O Supremo Tribunal Federal (STF) vai analisar o listão da Odebrecht, com os nomes de 200 políticos, de 18 partidos, que receberam pagamentos da empreiteira nas campanhas municipais de 2012 e para a eleição de 2014. Entre eles estão o atual prefeito de Santos, Paulo Alexandre Barbosa (PSDB); a prefeita de Cubatão, Márcia Rosa (PT), o ex-candidato à Prefeitura de Santos, Sérgio Aquino (PMDB) e o deputado federal Beto Mansur (PP).
O juiz federal Sérgio Moro, responsável pelos processos da Lava Jato na primeira instância, decidiu enviar ao STF as investigações da 23ª e 26ª fases da Operação Lava Jato, batizadas de Acarajé e Xepa. O despacho com a decisão foi assinado por Moro na manhã de ontem. O listão chegou a ser divulgado pela imprensa, mas foi colocado em sigilo pelo juiz.
No listão da Odebrecht, além dos políticos regionais, encontram-se pagamentos a líderes emergentes do impeachment, como Aécio Neves, José Serra, Paulinho da Força, Roberto Freire, Antonio Imbassahy, Agripino Maia, Cássio Cunha Lima, Lindbergh Farias e até o ex-governador pernambucano Eduardo Campos (PSB), que morreu em agosto de 2014, em Santos. Muitos dos políticos estão na lista por apelidos.
Os documentos foram apreendidos nas buscas realizadas em um endereço do executivo da empreiteira. Os investigadores apuram se os repasses se tratam de uma contabilidade paralela da empresa, que foi alvo da 26ª fase da Operação Lava Jato, deflagrada na última terça-feira, dia 22.
O que disseram os quatro políticos que estão no listão
Em contato, os quatro da região se defenderam. Mansur explica que recebeu R$ 399.986,50 (valor descontado de R$ 13,50 referentes à transferência eletrônica bancária) e que sua carreira foi sempre pautada dentro da legalidade, sendo as contas conferidas pelo Tribunal Regional Eleitoral (TRE).
Paulo Alexandre não teria recebido doações da Odebrecht. A campanha contabilizou repasses financeiros de diretórios estadual e nacional do PSDB, devidamente declarados na prestação de contas feita ao TRE.
Em nota, a coordenação da campanha de reeleição de Marcia Rosa afirma que não recebeu doações da citada empresa e que toda a prestação das contas do pleito de 2012 foi devidamente enviada à Justiça Eleitoral e posteriormente aprovada, podendo ser acessada no site do Tribunal.

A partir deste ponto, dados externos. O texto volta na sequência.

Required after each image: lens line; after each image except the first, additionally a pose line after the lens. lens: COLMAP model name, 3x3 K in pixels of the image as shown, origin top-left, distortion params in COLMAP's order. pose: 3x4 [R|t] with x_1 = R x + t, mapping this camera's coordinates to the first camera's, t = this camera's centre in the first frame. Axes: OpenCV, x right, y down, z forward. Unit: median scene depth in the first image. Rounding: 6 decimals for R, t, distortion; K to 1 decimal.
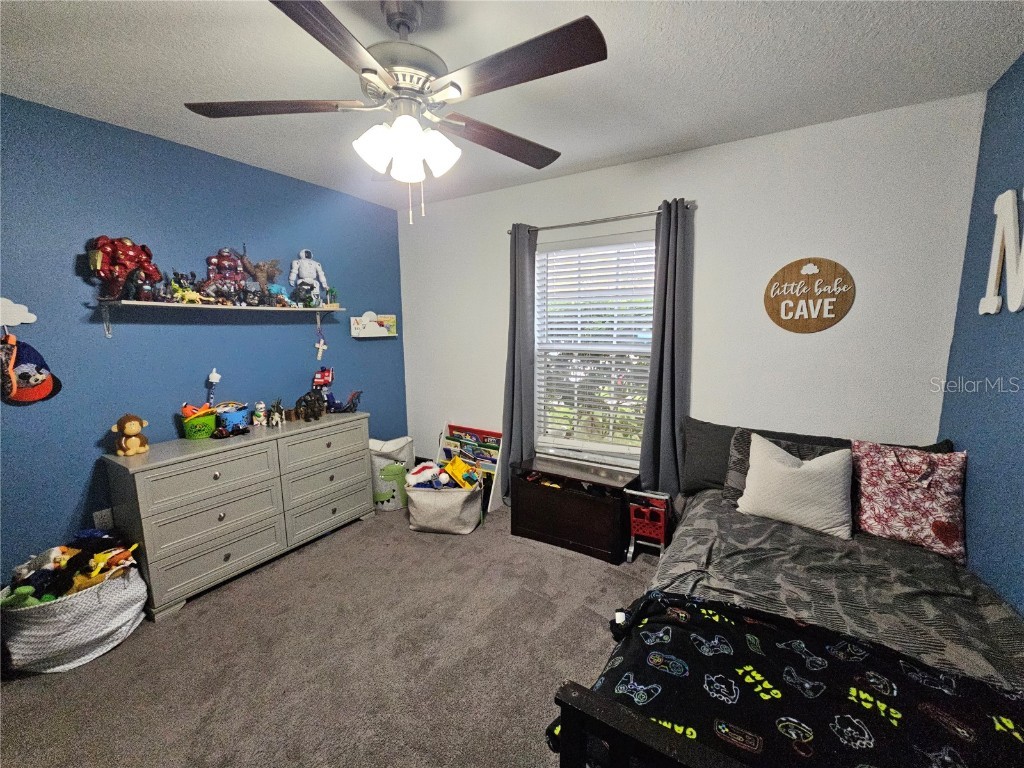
lens RADIAL K [[417.8, 0, 511.9], [0, 417.8, 387.6], [0, 0, 1]] dist [-0.000178, -0.000178]
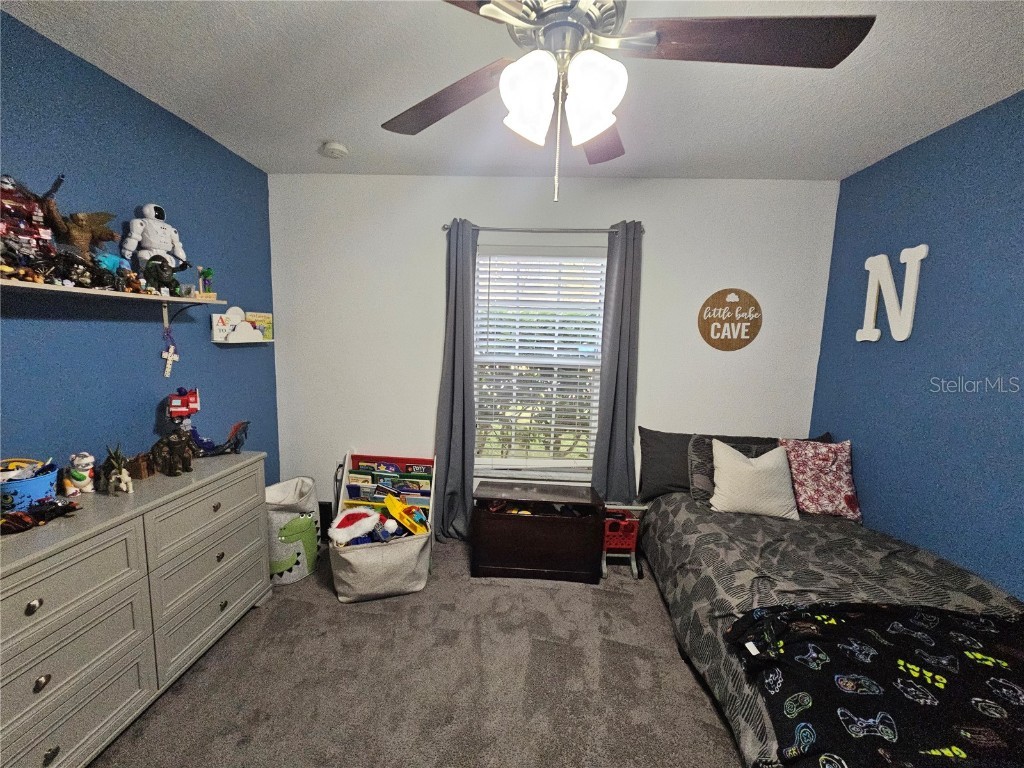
lens RADIAL K [[415.9, 0, 510.5], [0, 415.9, 386.8], [0, 0, 1]] dist [0.001647, -0.001385]
pose [[0.880760, -0.025700, 0.472865, -0.399450], [0.033673, 0.999398, -0.008402, -0.037460], [-0.472364, 0.023323, 0.881095, 0.241130]]
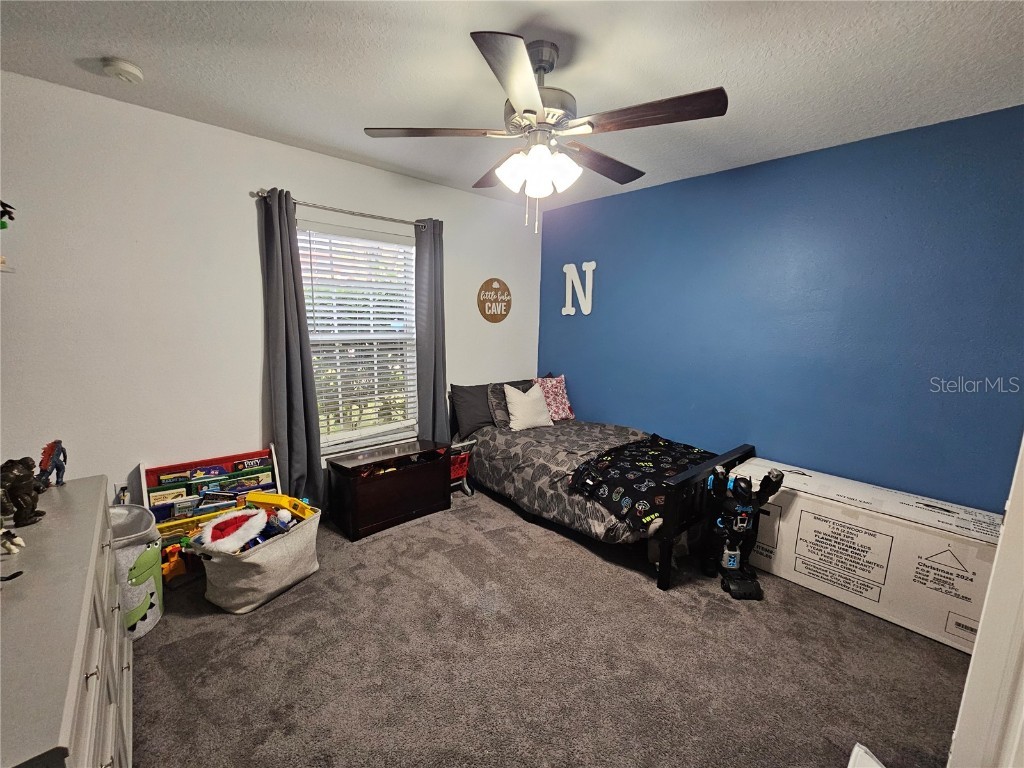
lens RADIAL K [[415.9, 0, 510.5], [0, 415.9, 386.8], [0, 0, 1]] dist [0.001647, -0.001385]
pose [[0.286066, -0.145577, 0.947087, -0.879805], [0.121063, 0.985963, 0.114986, -0.060077], [-0.950531, 0.081763, 0.299675, 0.448918]]
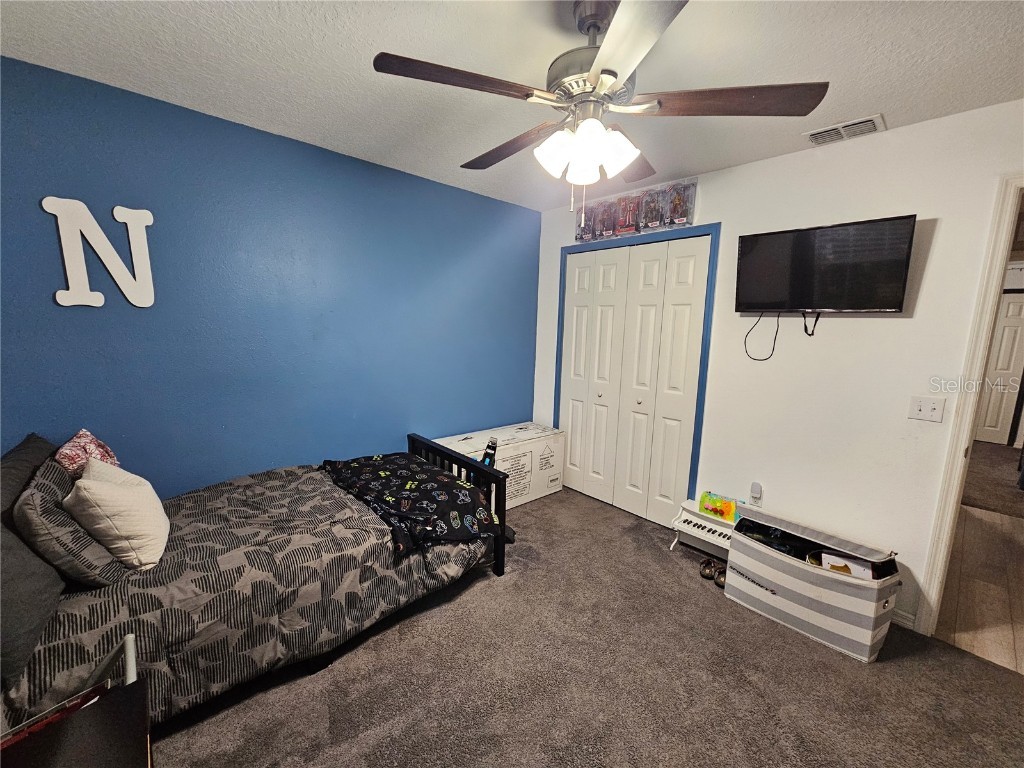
lens RADIAL K [[417.8, 0, 511.9], [0, 417.8, 387.6], [0, 0, 1]] dist [-0.000178, -0.000178]
pose [[-0.956266, -0.065715, 0.285020, -0.234340], [0.021111, 0.956387, 0.291338, -0.190941], [-0.291735, 0.284613, -0.913174, 1.242054]]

Sérgio Aquino afirma que os R$ 800 mil não chegaram às suas mãos e nem por sua equipe de campanha.
Segundo afirma, parte dos recursos da campanha, num total de R$ 934.978, foram transferências dos Diretórios Nacional, Estadual e Municipal do partido. Portanto, se a Odebrecht efetuou alguma doação ao partido e depois este repassou à sua campanha, tais valores foram declarados.